FDA Advises to Check Certain Endo Pharmaceuticals Opioids to Ensure Correct Medication is Received
Food and Drug Administration (FDA) and Endo Pharmaceuticals (Endo) are advising health care providers and patients to check certain prescription Endo opioid products to ensure that the correct medication is received, as a result of product manufacturing issues. Specifically, at a Novartis Consumer Health facility in Lincoln, NE, where certain opioid products are manufactured and packaged for Endo, manufacturing problems were discovered that could result in tablets from one product type being carried over into packaging of another product. FDA estimates that the likelihood of a patient receiving a stray pill of another medicine in their dispensed prescription medication is low, but to ensure patient safety, the agency advises that affected pills are examined. FDA advises that pharmacists visually inspect and verify the identity of all affected medications including “tablets counted out for dispensing in a separate container from the manufacturer’s bottle” and the contents of “bottles that have never been opened when the entire bottle is being dispensed.” Patients prescribed the affected medications should also examine all pills in their bottles, making sure the size, shape, and color of each pill is the same. For example, if a patient discovers that one or more tablets in their dispensed medication looks different from the others, the medication should be returned to his or her pharmacist.

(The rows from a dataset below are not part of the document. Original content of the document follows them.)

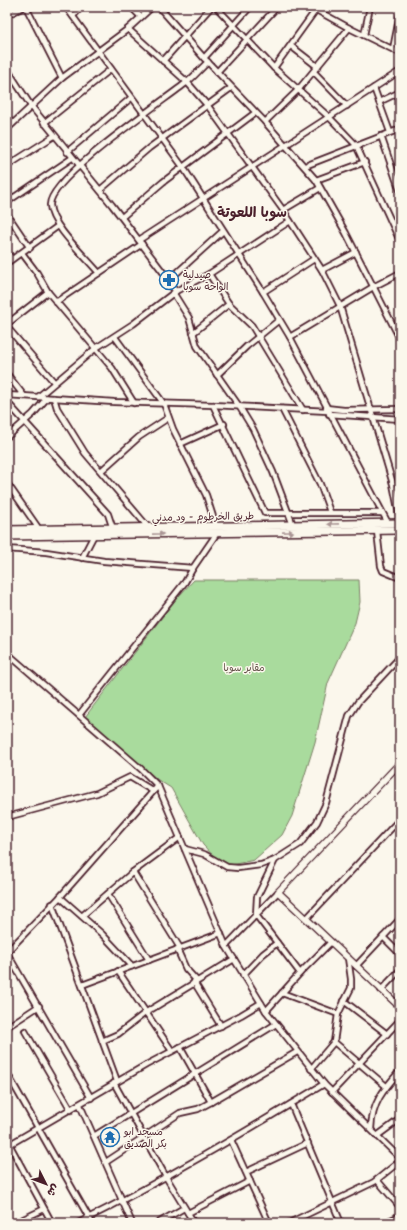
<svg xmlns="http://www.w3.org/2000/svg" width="407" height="1230" viewBox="0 0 407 1230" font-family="'Playpen Sans','Playpen Sans Arabic',sans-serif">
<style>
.green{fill:#a9db9d;stroke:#7a7d64}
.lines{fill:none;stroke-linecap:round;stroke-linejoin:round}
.minor-casing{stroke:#4a1f2b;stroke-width:8}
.tertiary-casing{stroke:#4a1f2b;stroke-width:8}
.trunk-casing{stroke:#4a1f2b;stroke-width:10}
.minor{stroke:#fbf7ec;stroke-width:4.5}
.tertiary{stroke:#fbf7ec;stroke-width:5.5}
.trunk{stroke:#fbf7ec;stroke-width:7}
.oneway{fill:#ab9695}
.labels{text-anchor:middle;stroke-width:3;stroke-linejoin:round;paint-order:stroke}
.poi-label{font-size:10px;fill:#4a1f2b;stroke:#fbf7ec;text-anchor:start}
.street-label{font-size:10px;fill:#4a1f2b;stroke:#fbf7ec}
.park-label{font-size:10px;fill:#624e48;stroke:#fbf7ec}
.district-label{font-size:14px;font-weight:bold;fill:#4a1f2b;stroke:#fbf7ec}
</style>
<rect width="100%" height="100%" fill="#fbf7ec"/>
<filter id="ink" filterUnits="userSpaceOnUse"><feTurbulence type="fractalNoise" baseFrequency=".025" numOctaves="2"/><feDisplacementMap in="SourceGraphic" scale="8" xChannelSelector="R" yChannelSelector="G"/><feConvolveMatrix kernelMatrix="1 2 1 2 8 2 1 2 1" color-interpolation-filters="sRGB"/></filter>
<g filter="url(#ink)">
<!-- green -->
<path class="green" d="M194 580H359L360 602 355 623 328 683 315 742 292 816 282 835 254 860 231 865 218 861 203 845 171 788 158 780 85 717 177 598Z"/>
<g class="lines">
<!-- minor casing -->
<g class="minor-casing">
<g id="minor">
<path d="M26 7 62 78"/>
<path d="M66 7 183 167 263 292 290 337 388 523"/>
<path d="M131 7 141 17"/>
<path d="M159 7 204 58 265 122 316 180 346 233 400 339"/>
<path d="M216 7 274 68 329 117 356 145 400 241"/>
<path d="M311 7 349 28 400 53"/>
<path d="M7 15 24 7"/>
<path d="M73 16 81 7"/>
<path d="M128 29 187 82 208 106 283 210 322 270 340 306 393 484 400 519"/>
<path d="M364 35 370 7"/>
<path d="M291 46 318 67"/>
<path d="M393 49 400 14"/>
<path d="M204 58 250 7"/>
<path d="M163 61 211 7"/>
<path d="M274 68 315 11"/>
<path d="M7 69 31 106 112 205 169 280 171 286 176 291 174 294 189 318 197 346 239 406 253 429 273 472 293 525"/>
<path d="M217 72 277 7"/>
<path d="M314 72 347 106"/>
<path d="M374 88 390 132"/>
<path d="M379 102 400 92"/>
<path d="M7 117 12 124"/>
<path d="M265 122 298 90 349 28"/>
<path d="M44 123 111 69"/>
<path d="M7 129 62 78 128 29 152 7"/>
<path d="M381 136 400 191"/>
<path d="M67 152 131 98"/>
<path d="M7 166 54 136"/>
<path d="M305 166 400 129"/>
<path d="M316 180 365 162"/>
<path d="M100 190 149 148 231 88"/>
<path d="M7 202 72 158"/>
<path d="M283 210 320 188"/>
<path d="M7 214 30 248"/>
<path d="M122 217 163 182 255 113"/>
<path d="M139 240 400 71"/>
<path d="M7 252 12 259"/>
<path d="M22 253 37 273 48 292 112 368 134 403"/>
<path d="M7 263 58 226"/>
<path d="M322 270 356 252"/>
<path d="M99 273C86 257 51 226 50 205 49 178 162 102 186 83 194 77 200 69 208 62"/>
<path d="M209 274 229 304 252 326 303 410"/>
<path d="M169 280 223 231"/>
<path d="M263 292 314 259"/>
<path d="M56 302 142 244"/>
<path d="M7 324 48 292"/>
<path d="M7 327 54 382"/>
<path d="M193 333 229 304"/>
<path d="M115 337 164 404 173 429 206 495 216 526"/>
<path d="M290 337 373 287 400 273"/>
<path d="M7 374 24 396"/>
<path d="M217 375 247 346 279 320"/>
<path d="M7 395 38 397 96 348 133 324 176 291 209 274 290 221"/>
<path d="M38 397 114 402 213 405 328 411"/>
<path d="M54 398 57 408 85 453 148 527"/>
<path d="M7 402 108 514 113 529"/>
<path d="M213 405 265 513H382"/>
<path d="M326 408 344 410 400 409"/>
<path d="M282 409 320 484 330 512"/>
<path d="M329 414 400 419"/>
<path d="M7 437 33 414 47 398"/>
<path d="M180 444 224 424"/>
<path d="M101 471 139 437 168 418"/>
<path d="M7 483 39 529"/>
<path d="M377 531 381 566 383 571 400 578"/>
<path d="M7 549 46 552 104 561 193 568"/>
<path d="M82 558 94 535"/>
<path d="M7 653 141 769 158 786 226 946 266 1011 324 1084 400 1158"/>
<path d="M79 715 185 582 193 568 217 533"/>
<path d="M7 817 97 793 130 777 153 791"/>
<path d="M185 849 204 854 227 867 238 868 261 865 275 860 300 844 317 822 326 803 349 716 358 702 400 657"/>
<path d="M275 860 257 897 256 915 300 973"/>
<path d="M133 872 180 948"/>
<path d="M108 894 149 960"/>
<path d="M60 897 102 934 132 966"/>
<path d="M52 904 117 1081"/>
<path d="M82 916 133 872 180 837"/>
<path d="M307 918 400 819"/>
<path d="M383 937 400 954"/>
<path d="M226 946 278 892"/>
<path d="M177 949 186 969 197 981"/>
<path d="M7 952 60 897 158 786"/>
<path d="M7 953 91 1098"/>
<path d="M356 966 400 919"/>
<path d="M118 971 172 1051"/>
<path d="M243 975 263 954 277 943"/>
<path d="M194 982 221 1026"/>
<path d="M82 985 221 933"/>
<path d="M381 990 400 970"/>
<path d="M282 993 338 1014"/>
<path d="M344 1001 387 1034"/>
<path d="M266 1011 300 973 331 942"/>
<path d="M7 1027 39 1006"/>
<path d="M25 1031 71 1110"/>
<path d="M102 1041 118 1034 145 1013 234 959"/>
<path d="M334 1042 386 1086"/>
<path d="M180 1047 211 1102"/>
<path d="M311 1069 334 1042 338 1014 351 988V979L348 958"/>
<path d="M7 1073 92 1223"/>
<path d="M114 1083 166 1177 194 1223"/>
<path d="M332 1092 400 1020"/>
<path d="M291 1104 341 1223"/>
<path d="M80 1105 132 1223"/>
<path d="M371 1129C372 1103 383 1090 400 1071"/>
<path d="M94 1136 276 1024"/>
<path d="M377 1136 400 1119"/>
<path d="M7 1140 52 1223"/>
<path d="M231 1140 269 1223"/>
<path d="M7 1146 146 1065 241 1015 261 1003"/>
<path d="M106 1162 180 1113 198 1109 211 1102 297 1052"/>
<path d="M246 1172 308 1143"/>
<path d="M377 1180 400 1207"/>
<path d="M188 1213 250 1181"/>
<path d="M15 1223 44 1209"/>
<path d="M78 1223C163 1181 243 1133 324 1084"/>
<path d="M158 1223 184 1208"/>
<path d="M289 1223 374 1182 400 1161"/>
<path d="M384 1223 400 1216"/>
</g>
</g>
<!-- tertiary casing -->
<g class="tertiary-casing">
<path id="tertiary" d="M400 763 278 892 400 1007"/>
</g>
<!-- trunk casing -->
<g class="trunk-casing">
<g id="trunk">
<path d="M7 530 400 523"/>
<path d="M7 536 400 530"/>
</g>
</g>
<!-- minor -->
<use href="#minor" class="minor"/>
<!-- tertiary -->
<use href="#tertiary" class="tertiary"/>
<!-- trunk -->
<use href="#trunk" class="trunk"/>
</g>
<!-- one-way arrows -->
<defs><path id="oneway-solid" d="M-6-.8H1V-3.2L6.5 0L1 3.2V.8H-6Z"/></defs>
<g class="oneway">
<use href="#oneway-solid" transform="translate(333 524) rotate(179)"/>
<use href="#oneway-solid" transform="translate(288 532) rotate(-1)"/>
<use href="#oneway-solid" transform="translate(158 534) rotate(-1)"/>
</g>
</g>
<!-- icons -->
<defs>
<g id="pharmacy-ring" transform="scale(1)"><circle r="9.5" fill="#fbf7ec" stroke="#1f6fb2" stroke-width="1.5"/><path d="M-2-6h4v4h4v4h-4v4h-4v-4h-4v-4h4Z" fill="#1f6fb2"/></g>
<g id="temple-ring" transform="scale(1)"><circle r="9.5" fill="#fbf7ec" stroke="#1f6fb2" stroke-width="1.5"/><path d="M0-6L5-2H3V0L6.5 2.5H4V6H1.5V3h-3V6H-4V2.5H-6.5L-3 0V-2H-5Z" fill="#1f6fb2"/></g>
</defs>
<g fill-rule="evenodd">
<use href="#pharmacy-ring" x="169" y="280"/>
<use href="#temple-ring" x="110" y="1137"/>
</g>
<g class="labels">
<!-- poi labels -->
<g class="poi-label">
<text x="183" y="278">صيدلية<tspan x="183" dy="12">الواحة سوبا</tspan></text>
<text x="124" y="1135">مسجد ابو<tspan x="124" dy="12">بكر الصديق</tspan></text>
</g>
<!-- street labels -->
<g class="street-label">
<text transform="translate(203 516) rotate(-1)" y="4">طريق الخرطوم - ود مدني</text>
</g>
<!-- park labels -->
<g class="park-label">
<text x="244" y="671">مقابر سوبا</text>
</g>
<!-- district labels -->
<g class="district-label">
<text x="252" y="217">سوبا اللعوتة</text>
</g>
</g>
<!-- margin -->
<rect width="407" height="1230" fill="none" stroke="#fbf7ec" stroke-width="24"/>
<rect x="12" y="12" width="383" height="1206" fill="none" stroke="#4a1f2b" stroke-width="1.5" filter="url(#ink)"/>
<!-- north arrow -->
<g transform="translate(46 1184) rotate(132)" stroke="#fbf7ec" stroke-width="3" paint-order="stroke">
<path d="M0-3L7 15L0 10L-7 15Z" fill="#4a1f2b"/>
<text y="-6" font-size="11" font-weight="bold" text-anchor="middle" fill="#4a1f2b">ش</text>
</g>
</svg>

The following drugs are affected:

• Opana® ER (oxymorphone hydrochloride) Extended-Release Tablets CII
• Opana® (oxymorphone hydrochloride) CII
• Oxymorphone hydrochloride Tablets CII
• Percocet® (oxycodone hydrochloride and acetaminophen USP) Tablets CII
• Percodan® (oxycodone hydrochloride and aspirin, USP) Tablets CII
• Endocet® (oxycodone hydrochloride and acetaminophen USP) Tablets CII
• Endodan® (oxycodone hydrochloride and aspirin, USP) Tablets CII
• Morphine Sulfate Extended-Release Tablets CII
• Zydone® (hydrocodone bitartrate/acetaminophen tablets, USP) CIII

A list of these medications including descriptions and images of each pill are posted on the Endo Web site. FDA advises that patients discuss any related questions with their health care providers and that they may also contact Endo Pharmaceuticals at 800/462-3636.

FDA indicates in a Drug Safety Communication that Endo is not aware of any patient having experienced a confirmed product mix-up, nor any adverse events attributable to a product mix-up. Further, FDA indicates that only three product mix-ups with respect to these products have been reported by Endo since 2009 and that all three were detected by pharmacists.

Endo and FDA are also advising pharmacists that while manufacturing process improvements are implemented by Endo, there may be a short-term disruption in the supply of the affected products to patients. Information for pharmacists regarding potential supply disruption is posted on the Endo Web Site.